• _EXCERPT PROVIDED_:
# Mexico Beach in June



## ATL2Destin (Apr 9, 2017)

I am headed to Mexico beach on June 1st. I normally fish out of Destin and am not too familiar with Mexico Beach. 

1st, is bait hard to locate coming out of the canal? In Destin it's easy to find coming out of the pass. 

2nd, How good is the snapper fishing on the Car Bodies? How crowded will that area be, with it being the opening of Snapper season? 

It's a family trip and there will be 3 small children with us, so I would like to put them on fish. Hopefully Snapper but Kings would work as well. Just would like to keep them busy.


----------



## trubluau (Apr 10, 2017)

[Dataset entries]
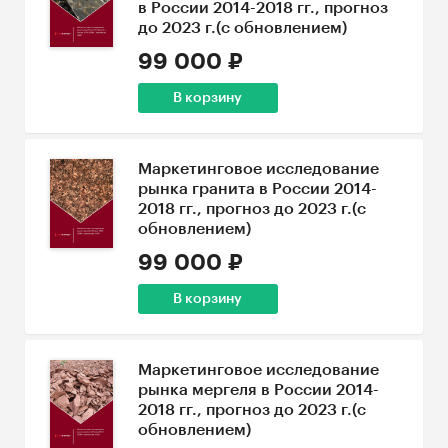
в России 2014-2018 гг., прогноз
до 2023 г.(с обновлением)
99 000 ₽
В корзину
Маркетинговое исследование
рынка гранита в России 2014-
2018 гг., прогноз до 2023 г.(с
обновлением)
99 000 ₽
В корзину
Маркетинговое исследование
рынка мергеля в России 2014-
2018 гг., прогноз до 2023 г.(с
обновлением)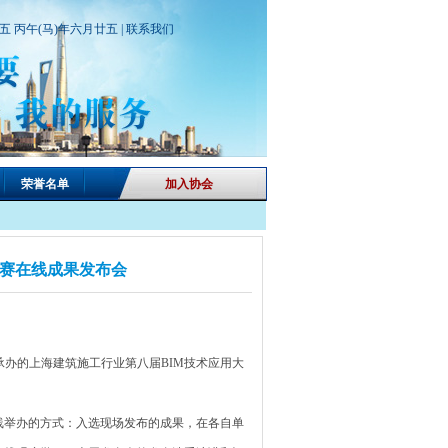
期五 丙午(马)年六月廿五 |
联系我们
荣誉名单
加入协会
大赛在线成果发布会
办的上海建筑施工行业第八届BIM技术应用大
举办的方式：入选现场发布的成果，在各自单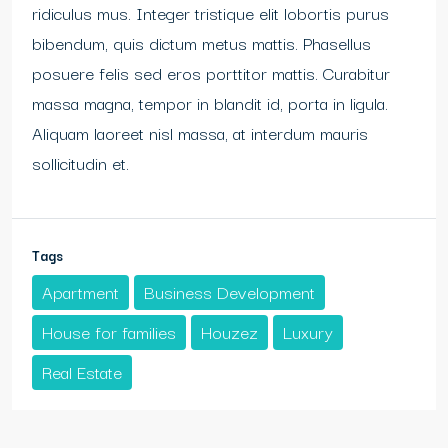
ridiculus mus. Integer tristique elit lobortis purus
bibendum, quis dictum metus mattis. Phasellus
posuere felis sed eros porttitor mattis. Curabitur
massa magna, tempor in blandit id, porta in ligula.
Aliquam laoreet nisl massa, at interdum mauris
sollicitudin et.
Tags
Apartment
Business Development
House for families
Houzez
Luxury
Real Estate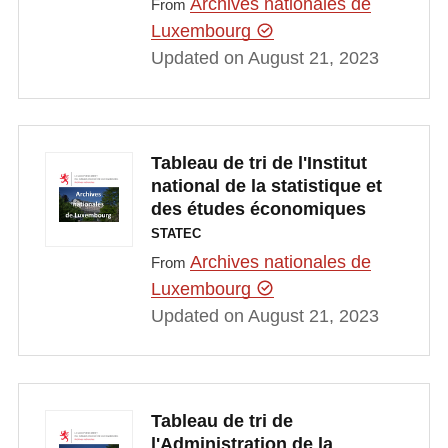
Archives nationales de
From
Luxembourg
Updated on August 21, 2023
Tableau de tri de l'Institut
national de la statistique et
des études économiques
STATEC
Archives nationales de
From
Luxembourg
Updated on August 21, 2023
Tableau de tri de
l'Administration de la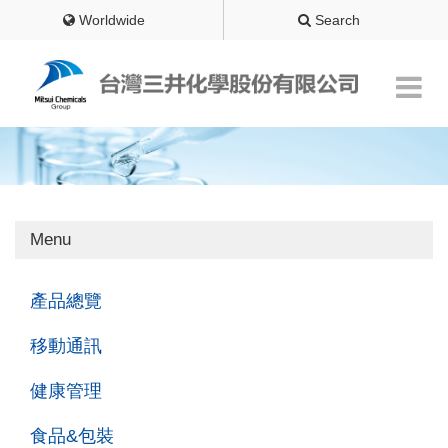
Worldwide
Search
Menu
產品總覽
移動通訊
健康管理
食品&包裝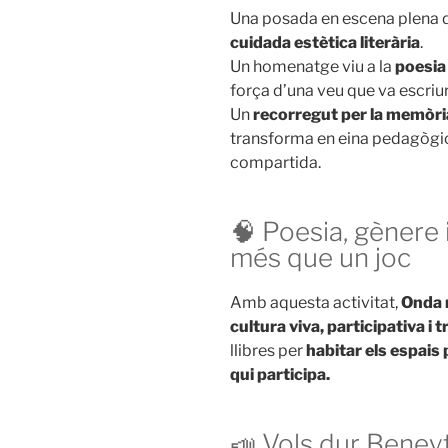
Una posada en escena plena 
cuidada estètica literària
.
Un homenatge viu a la
poesia
força d’una veu que va escriur
Un
recorregut per la memòria, 
transforma en eina pedagògica 
compartida.
🧠 Poesia, gènere 
més que un joc
Amb aquesta activitat,
Onda 
cultura viva, participativa 
llibres per
habitar els espais 
qui participa.
📣 Vols dur Beneyt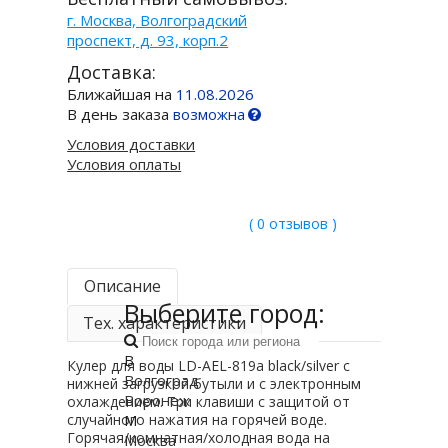
г. Москва, Волгоградский
проспект, д. 93, корп.2
Доставка:
Ближайшая на
11.08.2026
В день заказа
возможна
Условия доставки
Условия оплаты
( 0 отзывов )
Описание
Выберите город:
Тех. характеристики
В
Кулер для воды LD-AEL-819a black/silver с
Волгоград
нижней загрузкой бутыли и с электронным
Воронеж
охлаждением. Три клавиши с защитой от
случайного нажатия на горячей воде.
М
Горячая/комнатная/холодная вода на
Москва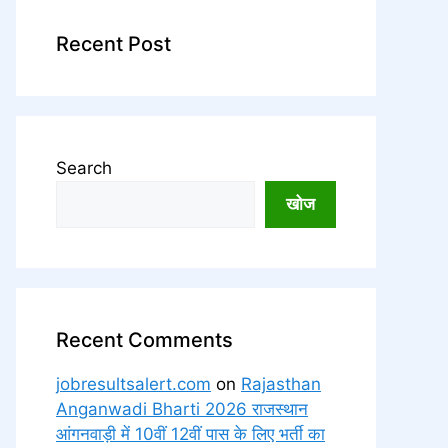
Recent Post
Search
खोज
Recent Comments
jobresultsalert.com
on
Rajasthan
Anganwadi Bharti 2026 राजस्थान
आंगनवाड़ी में 10वीं 12वीं पास के लिए भर्ती का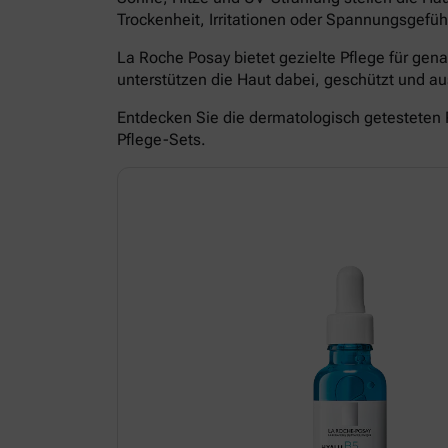
Trockenheit, Irritationen oder Spannungsgefüh
La Roche Posay bietet gezielte Pflege für ge
unterstützen die Haut dabei, geschützt und 
Entdecken Sie die dermatologisch getesteten 
Pflege-Sets.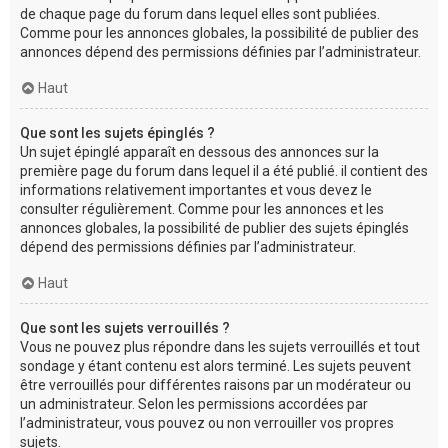
de chaque page du forum dans lequel elles sont publiées.
Comme pour les annonces globales, la possibilité de publier des
annonces dépend des permissions définies par l’administrateur.
Haut
Que sont les sujets épinglés ?
Un sujet épinglé apparaît en dessous des annonces sur la
première page du forum dans lequel il a été publié. il contient des
informations relativement importantes et vous devez le
consulter régulièrement. Comme pour les annonces et les
annonces globales, la possibilité de publier des sujets épinglés
dépend des permissions définies par l’administrateur.
Haut
Que sont les sujets verrouillés ?
Vous ne pouvez plus répondre dans les sujets verrouillés et tout
sondage y étant contenu est alors terminé. Les sujets peuvent
être verrouillés pour différentes raisons par un modérateur ou
un administrateur. Selon les permissions accordées par
l’administrateur, vous pouvez ou non verrouiller vos propres
sujets.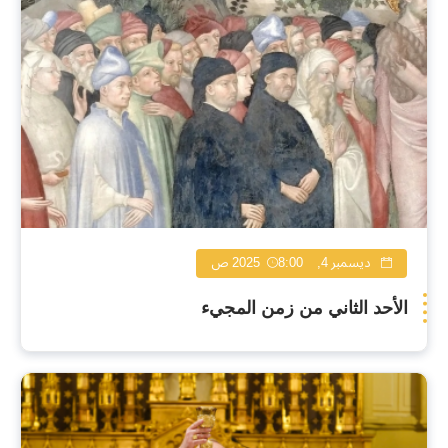
ديسمبر 4, 2025
8:00 ص
الأحد الثاني من زمن المجيء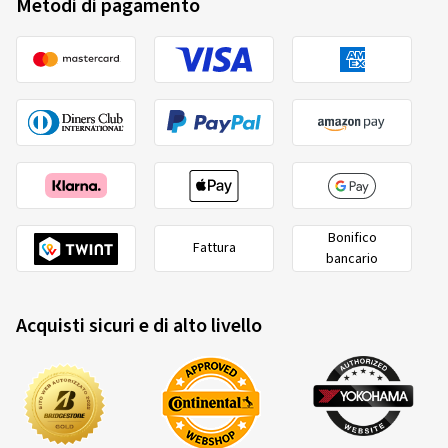
Metodi di pagamento
pneumatici appartenenti a una categoria di velocità
inferiore a 80 km/h
pneumatici il cui diametro nominale non superi 254 mm
o sia pari o superiore a 635 mm
Bonifico
Lassa
24373000
Fattura
bancario
205/65 R16C 107T/105T
C
Acquisti sicuri e di alto livello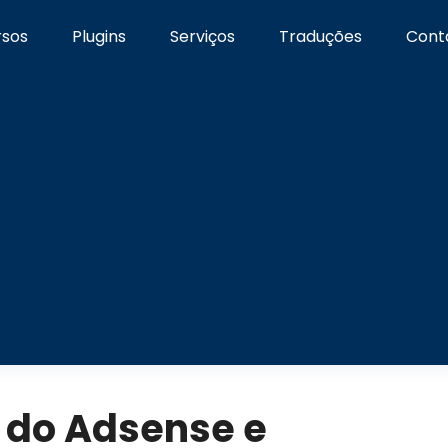
rsos
Plugins
Serviços
Traduções
Cont
 do Adsense e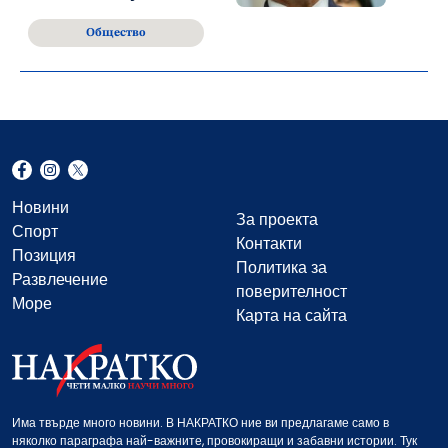
Общество
Новини
За проекта
Спорт
Контакти
Позиция
Политика за
Развлечение
поверителност
Море
Карта на сайта
Има твърде много новини. В НАКРАТКО ние ви предлагаме само в
няколко параграфа най-важните, провокиращи и забавни истории. Тук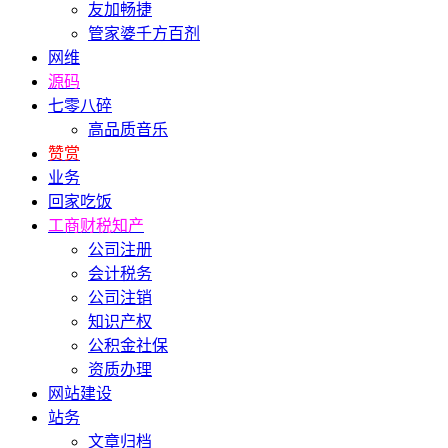
友加畅捷
管家婆千方百剂
网维
源码
七零八碎
高品质音乐
赞赏
业务
回家吃饭
工商财税知产
公司注册
会计税务
公司注销
知识产权
公积金社保
资质办理
网站建设
站务
文章归档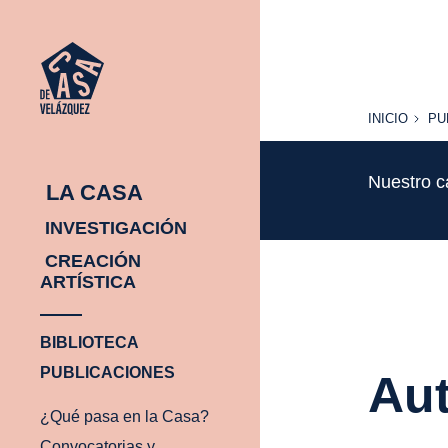
INICIO
PU
INICIO
PU
Nuestro c
LA CASA
INVESTIGACIÓN
CREACIÓN
ARTÍSTICA
BIBLIOTECA
PUBLICACIONES
Aut
¿Qué pasa en la Casa?
Convocatorias y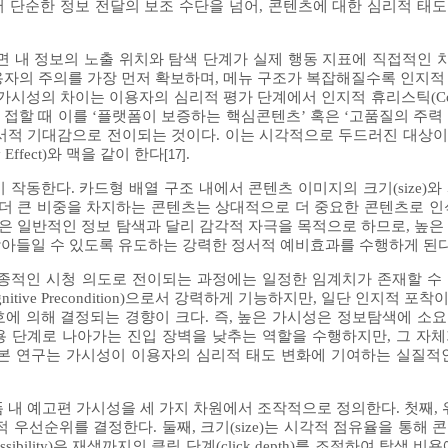
 단순한 정보 전달의 보조 수단을 넘어, 콘텐츠에 대한 심리적 태
화면 내 정보의 노출 위치와 탐색 단계가 실제 행동 지표에 직접적인
보는 이용자의 주의를 가장 먼저 확보하며, 메뉴 구조가 복잡해질수록 인지
가시성의 차이는 이용자의 심리적 평가 단계에서 인지적 휴리스틱(Cognitiv
 접할 때 이를 ‘플랫폼이 보증하는 핵심콘텐츠’ 혹은 ‘고품질의 주력
서적 기대감으로 전이되는 것이다. 이는 시각적으로 두드러진 대상
y Effect)와 맥을 같이 한다
.
[17]
 작동한다. 카드형 배열 구조 내에서 콘텐츠 이미지의 크기(size)
 더 큰 비중을 차지하는 콘텐츠는 상대적으로 더 중요한 콘텐츠로 인
편은 일반적인 정보 탐색과 달리 감각적 자극을 목적으로 하므로, 높은
아들일 수 있도록 유도하는 강력한 정서적 예비효과를 수행하게 된다
종적인 시청 의도로 전이되는 과정에는 일정한 임계치가 존재할 수
tive Precondition)으로서 강력하게 기능하지만, 일단 인지적 
에 의해 결정되는 경향이 크다. 즉, 높은 가시성은 정보탐색에 소
 단계로 나아가는 진입 장벽을 낮추는 역할을 수행하지만, 그 자
본 연구는 가시성이 이용자의 심리적 태도 변화에 기여하는 실질적
내 예고편 가시성을 세 가지 차원에서 조작적으로 정의한다. 첫째, 위치(
우선순위를 결정한다. 둘째, 크기(size)는 시각적 점유율을 통해 
ibility)은 재생까지의 클릭 단계(click depth)를 조절하여 탐색 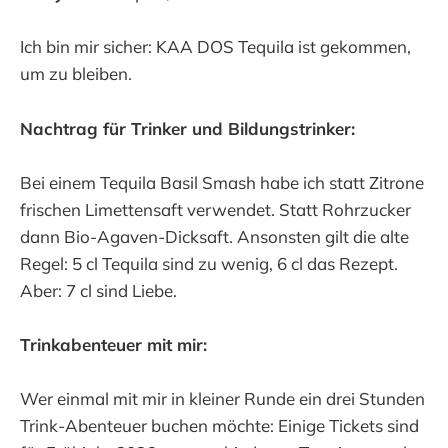
Ich bin mir sicher: KAA DOS Tequila ist gekommen,
um zu bleiben.
Nachtrag für Trinker und Bildungstrinker:
Bei einem Tequila Basil Smash habe ich statt Zitrone
frischen Limettensaft verwendet. Statt Rohrzucker
dann Bio-Agaven-Dicksaft. Ansonsten gilt die alte
Regel: 5 cl Tequila sind zu wenig, 6 cl das Rezept.
Aber: 7 cl sind Liebe.
Trinkabenteuer mit mir:
Wer einmal mit mir in kleiner Runde ein drei Stunden
Trink-Abenteuer buchen möchte: Einige Tickets sind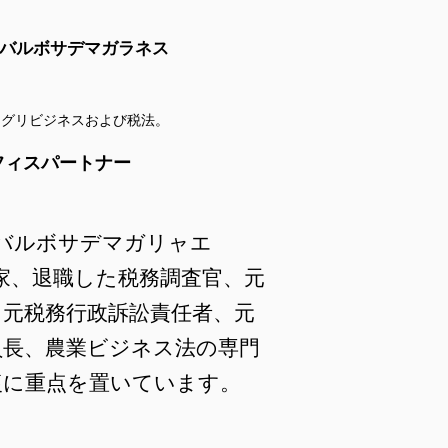
バルボサデマガラネス
アグリビジネスおよび税法。
フィスパートナー
バルボサデマガリャエ
家、退職した税務調査官、元
、元税務行政訴訟責任者、元
員長、農業ビジネス法の専門
復に重点を置いています。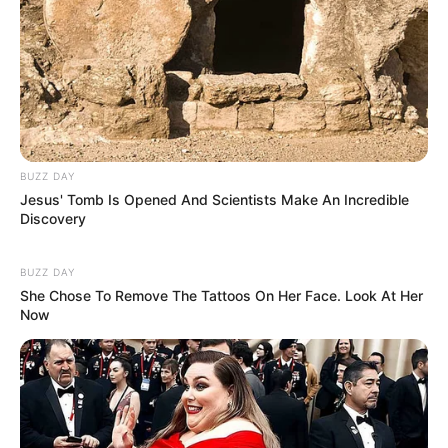
BUZZ DAY
Jesus' Tomb Is Opened And Scientists Make An Incredible
Discovery
BUZZ DAY
She Chose To Remove The Tattoos On Her Face. Look At Her
Now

• _YOUR TASKS_:
**a.** Answer these questions using the Mexico Beach fishing thread.
(i) Where does the first poster normally fish?
(ii) On what date is the trip to Mexico Beach planned?
(iii) How many small children will be on the trip?
**b.** Continue the Mexico Beach fishing thread from where it stops.

• _ANSWERS FOR THIS EXERCISE_:
**a.**
(i) Out of Destin
(ii) June 1st
(iii) Three

**b.**
I will be down there from June 2-11 and will go out as much as the wife allows. Bait is pretty abundant at the channel markers leaving Port St. Joe. There will be small snapper at the car bodies and should be plenty of kings. I don't know how big your boat is but there are plenty of numbers further offshore that will hold some nice fish. I normally fish in the 36-42 mile area. Good luck


----------



## ATL2Destin (Apr 10, 2017)

I will be fishing out of a bay boat, so 8-10 miles is what I feel comfortable with, especially with the kids on the boat. 

I will download all the MBARA numbers before we go though.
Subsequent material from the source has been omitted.